Scientific classification
- Kingdom: Animalia
- Phylum: Chordata
- Class: Reptilia
- Order: Squamata
- Suborder: Serpentes
- Family: Viperidae
- Genus: Bothrops
- Species: B. alcatraz
- Binomial name: Bothrops alcatraz Marques, Martins & Sazima, 2002
- Synonyms: Lachesis lanceolatus – Luederwaldt & Fonseca, 1923; Bothrops alcatraz – Marques, Martins & Sazima, 2002;

= Bothrops alcatraz =

- Genus: Bothrops
- Species: alcatraz
- Authority: Marques, Martins & Sazima, 2002
- Conservation status: VU
- Synonyms: Lachesis lanceolatus – Luederwaldt & Fonseca, 1923, Bothrops alcatraz – Marques, Martins & Sazima, 2002

Species of snake

Bothrops alcatraz, also known as the Alcatrazes lancehead, is a pitviper species found only on the Alcatrazes Islands off the coast of southeastern Brazil. It eats small lizards, centipedes and amphibians. No subspecies are currently recognized. Like all pit vipers, it is venomous.

==Description==
Grows to a maximum size of 46.2/50.5 cm for males/females. Its small size and relatively large eyes are considered paedomorphic (juvenile) characteristics. Until 15,000 years ago, only common Bothrops lived by the island, which was at that time still connected to the continent due to the receded sea waters. When the sea rose back again (with the end of the last glacial period) and the mountain returned to its archipelago status, the Bothrops that became isolated there quickly fed on all available rodents, which are its main food. They ended up resorting to cockroaches and scolopendra and, due to their much smaller nutritional value, the snakes slowly shrunk their size until they couldn't grow beyond 50 cm – a process known as allopatric speciation.

==Geographic range==
Found only on Ilha Alcatrazes, 35 km off the coast of São Paulo, southeastern Brazil.

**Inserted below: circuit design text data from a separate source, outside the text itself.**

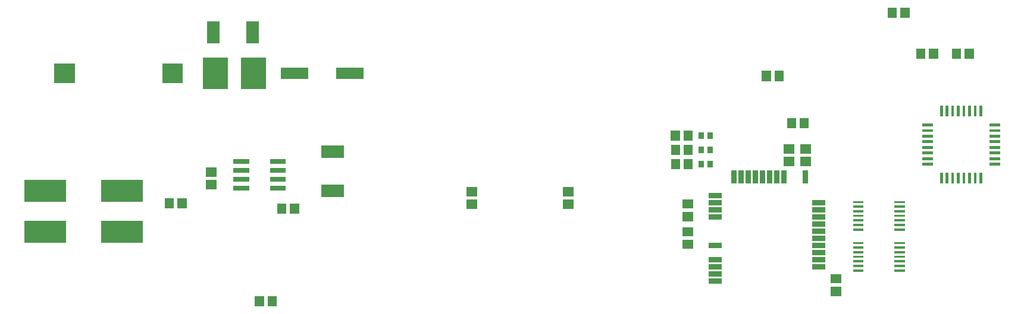
<source format=gbr>
G04 start of page 16 for group 0 layer_idx 0 *
G04 Title: (unknown), top_paste *
G04 Creator: pcb-rnd 1.2.7 *
G04 CreationDate: 2018-01-15 01:01:03 UTC *
G04 For: newell *
G04 Format: Gerber/RS-274X *
G04 PCB-Dimensions: 625000 200000 *
G04 PCB-Coordinate-Origin: lower left *
%MOIN*%
%FSLAX25Y25*%
%LNTOPPASTE*%
%ADD236R,0.0240X0.0240*%
%ADD235R,0.0157X0.0157*%
%ADD234R,0.1230X0.1230*%
%ADD233R,0.0633X0.0633*%
%ADD232R,0.0709X0.0709*%
%ADD231R,0.1400X0.1400*%
%ADD230R,0.1098X0.1098*%
%ADD229R,0.0295X0.0295*%
%ADD228R,0.0512X0.0512*%
%ADD227R,0.0315X0.0315*%
%ADD226R,0.0130X0.0130*%
G54D226*X487083Y56677D02*X491689D01*
X487083Y54118D02*X491689D01*
X487083Y51559D02*X491689D01*
X487083Y49000D02*X491689D01*
X487083Y46441D02*X491689D01*
X487083Y43882D02*X491689D01*
X487083Y41323D02*X491689D01*
X510311D02*X514917D01*
X510311Y43882D02*X514917D01*
X510311Y46441D02*X514917D01*
X510311Y49000D02*X514917D01*
X510311Y51559D02*X514917D01*
X510311Y54118D02*X514917D01*
X510311Y56677D02*X514917D01*
G54D227*X459737Y96047D02*Y91717D01*
X447737Y96047D02*Y91717D01*
X443737Y96047D02*Y91717D01*
X439737Y96047D02*Y91717D01*
X435737Y96047D02*Y91717D01*
X431737Y96047D02*Y91717D01*
X427737Y96047D02*Y91717D01*
X423737Y96047D02*Y91717D01*
X419737Y96047D02*Y91717D01*
X407060Y83370D02*X411390D01*
X407060Y79370D02*X411390D01*
X407060Y75370D02*X411390D01*
X407060Y71370D02*X411390D01*
X407060Y55370D02*X411390D01*
X407060Y47370D02*X411390D01*
X407060Y43370D02*X411390D01*
X407060Y39370D02*X411390D01*
X407060Y35370D02*X411390D01*
X465052Y79394D02*X469382D01*
X465052Y75394D02*X469382D01*
X465052Y71394D02*X469382D01*
X465052Y67394D02*X469382D01*
X465052Y63394D02*X469382D01*
X465052Y59394D02*X469382D01*
X465052Y55394D02*X469382D01*
X465052Y51394D02*X469382D01*
X465052Y47394D02*X469382D01*
X465052Y43394D02*X469382D01*
G54D228*X459607Y102457D02*X460393D01*
X459607Y109543D02*X460393D01*
X476607Y29500D02*X477393D01*
X476607Y36586D02*X477393D01*
X386957Y117393D02*Y116607D01*
X394043Y117393D02*Y116607D01*
X387000Y109393D02*Y108607D01*
X394086Y109393D02*Y108607D01*
X393607Y55914D02*X394393D01*
X393607Y63000D02*X394393D01*
X450150Y109543D02*X450936D01*
X450150Y102457D02*X450936D01*
X387000Y101393D02*Y100607D01*
X394086Y101393D02*Y100607D01*
X393607Y71500D02*X394393D01*
X393607Y78586D02*X394393D01*
G54D229*X401441Y117492D02*Y116508D01*
X406559Y117492D02*Y116508D01*
X401441Y109492D02*Y108508D01*
X406559Y109492D02*Y108508D01*
X401441Y101492D02*Y100508D01*
X406559Y101492D02*Y100508D01*
G54D228*X459086Y124393D02*Y123607D01*
X452000Y124393D02*Y123607D01*
X326607Y78457D02*X327393D01*
X326607Y85543D02*X327393D01*
G54D230*X44488Y152000D02*X45000D01*
X105000D02*X105512D01*
G54D228*X173543Y76393D02*Y75607D01*
X166457Y76393D02*Y75607D01*
X161043Y24393D02*Y23607D01*
X153957Y24393D02*Y23607D01*
G54D231*X129400Y153900D02*Y150100D01*
X150600Y153900D02*Y150100D01*
G54D232*X192245Y85977D02*X197755D01*
X192245Y108023D02*X197755D01*
G54D233*X168922Y152000D02*X177977D01*
X200023D02*X209078D01*
G54D232*X127977Y177755D02*Y172245D01*
X150023Y177755D02*Y172245D01*
G54D228*X126607Y89457D02*X127393D01*
X126607Y96543D02*X127393D01*
G54D234*X71400Y86000D02*X82600D01*
X71400Y63000D02*X82600D01*
X28400Y86000D02*X39600D01*
X28400Y63000D02*X39600D01*
G54D228*X272607Y78457D02*X273393D01*
X272607Y85543D02*X273393D01*
X110543Y79393D02*Y78607D01*
X103457Y79393D02*Y78607D01*
X508457Y186393D02*Y185607D01*
X515543Y186393D02*Y185607D01*
X445043Y150893D02*Y150107D01*
X437957Y150893D02*Y150107D01*
X524457Y163393D02*Y162607D01*
X531543Y163393D02*Y162607D01*
X551543Y163393D02*Y162607D01*
X544457Y163393D02*Y162607D01*
G54D235*X558023Y132992D02*Y128566D01*
X554874Y132992D02*Y128566D01*
X551724Y132992D02*Y128566D01*
X548575Y132992D02*Y128566D01*
X545425Y132992D02*Y128566D01*
X542275Y132992D02*Y128566D01*
X539126Y132992D02*Y128566D01*
X535976Y132992D02*Y128566D01*
X526008Y123023D02*X530434D01*
X526008Y119874D02*X530434D01*
X526008Y116724D02*X530434D01*
X526008Y113575D02*X530434D01*
X526008Y110425D02*X530434D01*
X526008Y107275D02*X530434D01*
X526008Y104126D02*X530434D01*
X526008Y100976D02*X530434D01*
X535977Y95434D02*Y91008D01*
X539126Y95434D02*Y91008D01*
X542276Y95434D02*Y91008D01*
X545425Y95434D02*Y91008D01*
X548575Y95434D02*Y91008D01*
X551725Y95434D02*Y91008D01*
X554874Y95434D02*Y91008D01*
X558024Y95434D02*Y91008D01*
X563566Y100977D02*X567992D01*
X563566Y104126D02*X567992D01*
X563566Y107276D02*X567992D01*
X563566Y110425D02*X567992D01*
X563566Y113575D02*X567992D01*
X563566Y116725D02*X567992D01*
X563566Y119874D02*X567992D01*
X563566Y123024D02*X567992D01*
G54D226*X487083Y79677D02*X491689D01*
X487083Y77118D02*X491689D01*
X487083Y74559D02*X491689D01*
X487083Y72000D02*X491689D01*
X487083Y69441D02*X491689D01*
X487083Y66882D02*X491689D01*
X487083Y64323D02*X491689D01*
X510311D02*X514917D01*
X510311Y66882D02*X514917D01*
X510311Y69441D02*X514917D01*
X510311Y72000D02*X514917D01*
X510311Y74559D02*X514917D01*
X510311Y77118D02*X514917D01*
X510311Y79677D02*X514917D01*
G54D236*X140600Y102500D02*X146900D01*
X140600Y97500D02*X146900D01*
X140600Y92500D02*X146900D01*
X140600Y87500D02*X146900D01*
X161100D02*X167400D01*
X161100Y92500D02*X167400D01*
X161100Y97500D02*X167400D01*
X161100Y102500D02*X167400D01*
M02*

</source>
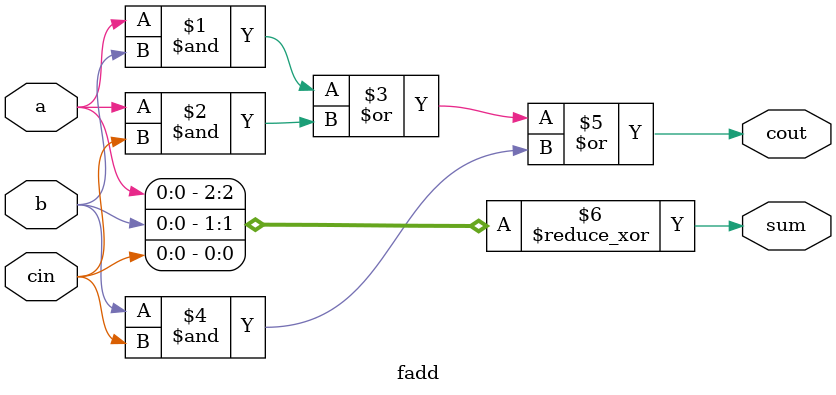
<source format=v>
module top_module( 
    input [3:0] x, y,
    output [4:0] sum );

    wire [3:0] cout;
    wire [3:0] cin = {cout[2:0], 1'b0};
    
    fadd inst_fadd [3:0] (
        .a   (x),
        .b   (y),
        .cin (cin),
        .cout(cout),
        .sum (sum[3:0])
    );

    assign sum[4] = cout[3];

endmodule

module fadd( 
    input a, b, cin,
    output cout, sum );

    assign cout = (a&b) | (a&cin) | (b&cin);
    assign sum  = ^{a , b, cin};

endmodule

// answer on HDLBits
//module top_module (
//	input [3:0] x,
//	input [3:0] y,
//	output [4:0] sum
//);
//
//	// This circuit is a 4-bit ripple-carry adder with carry-out.
//	assign sum = x+y;	// Verilog addition automatically produces the carry-out bit.
//
//	// Verilog quirk: Even though the value of (x+y) includes the carry-out, (x+y) is still considered to be a 4-bit number (The max width of the two operands).
//	// This is correct:
//	// assign sum = (x+y);
//	// But this is incorrect:
//	// assign sum = {x+y};	// Concatenation operator: This discards the carry-out
//endmodule
</source>
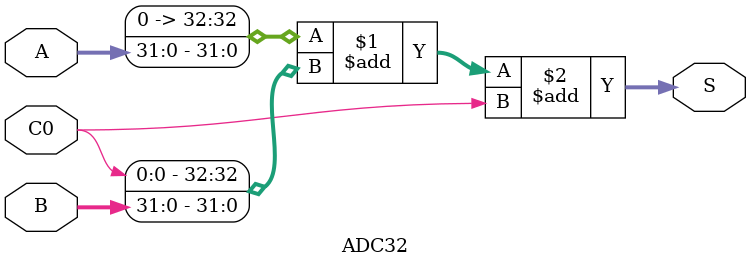
<source format=v>
`timescale 1ns / 1ps
module ADC32(input [31:0] A, 			//´ø½øÎ»µÄ32Î»¼Ó¼õÆ÷£¬¿¼ÂÇÎÞ·ûºÅÊý¼æÈÝ¡£ÔÚÉè¼ÆALUµÄsltÖ¸ÁîÉÏÓÐÇø±ð
				 input [31:0] B, 
				 input C0,		//×îµÍ½øÎ»ÊäÈë
				 output [32:0] S	//ÐÞ¸ÄÂß¼­·ûºÅ£¬½«½øÎ»·Ö¿ª

				  );
				  

	//wire B_Notation = C0 ^ 1'b0;	  //C0Îª1Ê±Îª¼õ·¨¡£

	assign S = {1'b0,A} + {C0,B} + C0;
endmodule

</source>
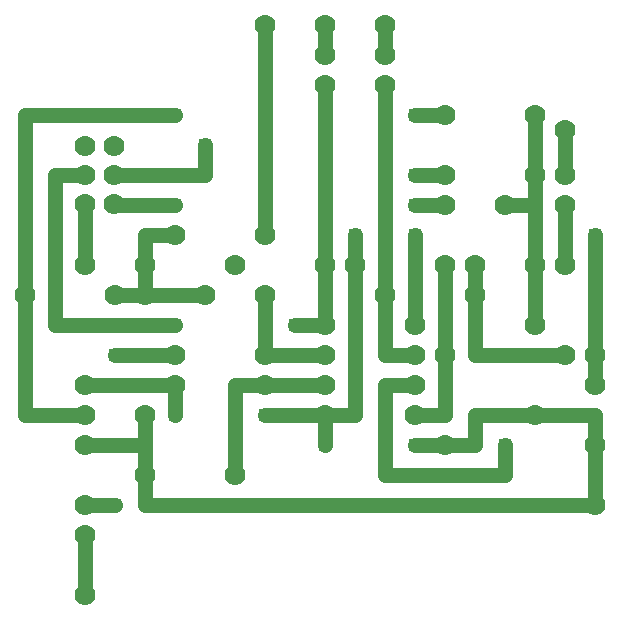
<source format=gbl>
G75*
%MOIN*%
%OFA0B0*%
%FSLAX25Y25*%
%IPPOS*%
%LPD*%
%AMOC8*
5,1,8,0,0,1.08239X$1,22.5*
%
%ADD10C,0.07000*%
%ADD11C,0.05000*%
%ADD12R,0.04356X0.04356*%
D10*
X0040337Y0016000D03*
X0040337Y0036000D03*
X0040337Y0046000D03*
X0060337Y0056000D03*
X0040337Y0066000D03*
X0040337Y0076000D03*
X0040337Y0086000D03*
X0060337Y0076000D03*
X0070337Y0086000D03*
X0070337Y0096000D03*
X0060337Y0116000D03*
X0050337Y0116000D03*
X0040337Y0126000D03*
X0060337Y0126000D03*
X0070337Y0136000D03*
X0090337Y0126000D03*
X0100337Y0136000D03*
X0120337Y0126000D03*
X0130337Y0126000D03*
X0140337Y0116000D03*
X0150337Y0106000D03*
X0150337Y0096000D03*
X0150337Y0086000D03*
X0160337Y0096000D03*
X0150337Y0076000D03*
X0160337Y0066000D03*
X0190337Y0076000D03*
X0210337Y0066000D03*
X0210337Y0086000D03*
X0210337Y0096000D03*
X0200337Y0096000D03*
X0190337Y0106000D03*
X0170337Y0116000D03*
X0170337Y0126000D03*
X0160337Y0126000D03*
X0160337Y0146000D03*
X0160337Y0156000D03*
X0180337Y0146000D03*
X0190337Y0156000D03*
X0200337Y0156000D03*
X0200337Y0146000D03*
X0200337Y0126000D03*
X0190337Y0126000D03*
X0200337Y0171000D03*
X0190337Y0176000D03*
X0160337Y0176000D03*
X0140337Y0186000D03*
X0140337Y0196000D03*
X0140337Y0206000D03*
X0120337Y0206000D03*
X0120337Y0196000D03*
X0120337Y0186000D03*
X0100337Y0206000D03*
X0050022Y0165685D03*
X0040337Y0165685D03*
X0040337Y0156000D03*
X0040337Y0146315D03*
X0050022Y0146315D03*
X0050022Y0156000D03*
X0020337Y0116000D03*
X0080337Y0116000D03*
X0100337Y0116000D03*
X0120337Y0106000D03*
X0120337Y0096000D03*
X0120337Y0086000D03*
X0120337Y0076000D03*
X0100337Y0086000D03*
X0100337Y0096000D03*
X0090337Y0056000D03*
X0210337Y0046000D03*
D11*
X0040337Y0036000D02*
X0040337Y0016000D01*
X0040337Y0046000D02*
X0050337Y0046000D01*
X0060337Y0046000D02*
X0210337Y0046000D01*
X0210337Y0066000D01*
X0210337Y0076000D01*
X0190337Y0076000D01*
X0170337Y0076000D01*
X0170337Y0066000D01*
X0160337Y0066000D01*
X0150337Y0066000D01*
X0150337Y0076000D02*
X0160337Y0076000D01*
X0160337Y0096000D01*
X0160337Y0126000D01*
X0150337Y0136000D02*
X0150337Y0106000D01*
X0140337Y0116000D02*
X0140337Y0096000D01*
X0150337Y0096000D01*
X0150337Y0086000D02*
X0140337Y0086000D01*
X0140337Y0056000D01*
X0180337Y0056000D01*
X0180337Y0066000D01*
X0210337Y0086000D02*
X0210337Y0096000D01*
X0210337Y0136000D01*
X0200337Y0146000D02*
X0200337Y0126000D01*
X0190337Y0126000D02*
X0190337Y0146000D01*
X0180337Y0146000D01*
X0190337Y0146000D02*
X0190337Y0156000D01*
X0190337Y0176000D01*
X0200337Y0171000D02*
X0200337Y0156000D01*
X0190337Y0126000D02*
X0190337Y0106000D01*
X0180337Y0096000D02*
X0170337Y0096000D01*
X0170337Y0116000D01*
X0170337Y0126000D01*
X0160337Y0146000D02*
X0150337Y0146000D01*
X0150337Y0156000D02*
X0160337Y0156000D01*
X0140337Y0166000D02*
X0140337Y0186000D01*
X0150337Y0176000D02*
X0160337Y0176000D01*
X0140337Y0166000D02*
X0140337Y0116000D01*
X0130337Y0126000D02*
X0130337Y0136000D01*
X0130337Y0126000D02*
X0130337Y0076000D01*
X0100337Y0076000D01*
X0100337Y0086000D02*
X0090337Y0086000D01*
X0090337Y0056000D01*
X0070337Y0076000D02*
X0070337Y0086000D01*
X0040337Y0086000D01*
X0050337Y0096000D02*
X0070337Y0096000D01*
X0070337Y0106000D02*
X0030337Y0106000D01*
X0030337Y0156000D01*
X0040337Y0156000D01*
X0040337Y0146000D02*
X0040337Y0126000D01*
X0050337Y0116000D02*
X0060337Y0116000D01*
X0060337Y0126000D01*
X0060337Y0136000D01*
X0070337Y0136000D01*
X0070337Y0146000D02*
X0060337Y0146000D01*
X0050337Y0146000D01*
X0050337Y0156000D02*
X0080337Y0156000D01*
X0080337Y0166000D01*
X0070337Y0176000D02*
X0020337Y0176000D01*
X0020337Y0076000D01*
X0040337Y0076000D01*
X0040337Y0066000D02*
X0060337Y0066000D01*
X0060337Y0056000D01*
X0060337Y0046000D01*
X0060337Y0056000D02*
X0060337Y0076000D01*
X0100337Y0086000D02*
X0120337Y0086000D01*
X0120337Y0096000D02*
X0100337Y0096000D01*
X0100337Y0116000D01*
X0110337Y0106000D02*
X0120337Y0106000D01*
X0120337Y0126000D01*
X0120337Y0186000D01*
X0120337Y0196000D02*
X0120337Y0206000D01*
X0100337Y0206000D02*
X0100337Y0136000D01*
X0100337Y0156000D01*
X0080337Y0116000D02*
X0060337Y0116000D01*
X0120337Y0076000D02*
X0120337Y0066000D01*
X0180337Y0096000D02*
X0200337Y0096000D01*
X0140337Y0196000D02*
X0140337Y0206000D01*
D12*
X0150337Y0176000D03*
X0140337Y0166000D03*
X0150337Y0156000D03*
X0150337Y0146000D03*
X0160337Y0156000D03*
X0150337Y0136000D03*
X0130337Y0136000D03*
X0100337Y0156000D03*
X0080337Y0166000D03*
X0070337Y0176000D03*
X0070337Y0146000D03*
X0070337Y0106000D03*
X0050337Y0096000D03*
X0070337Y0076000D03*
X0100337Y0076000D03*
X0120337Y0066000D03*
X0150337Y0066000D03*
X0180337Y0066000D03*
X0180337Y0096000D03*
X0210337Y0136000D03*
X0110337Y0106000D03*
X0050337Y0046000D03*
M02*

</source>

This island, which has a total area of only 1.35 km², is one of four islands than make up the Alcatrazes Archipelago. The type locality given is therefore the same: "Alcatrazes Island, (24°06'S, 45°42'W), São Sebastião, São Paulo, Brazil".

==Habitat==
Described as "low Atlantic Forest vegetation". The highest point on island is 266 m.

==Conservation status==
This species is classified as vulnerable on the IUCN Red List. Although Bothrops alcatrazt is relatively abundant on Alcatrazes, its range is very small (less than 1.35 km²), making it vulnerable to stochastic events. Previously, the island was used as a Naval target practice area.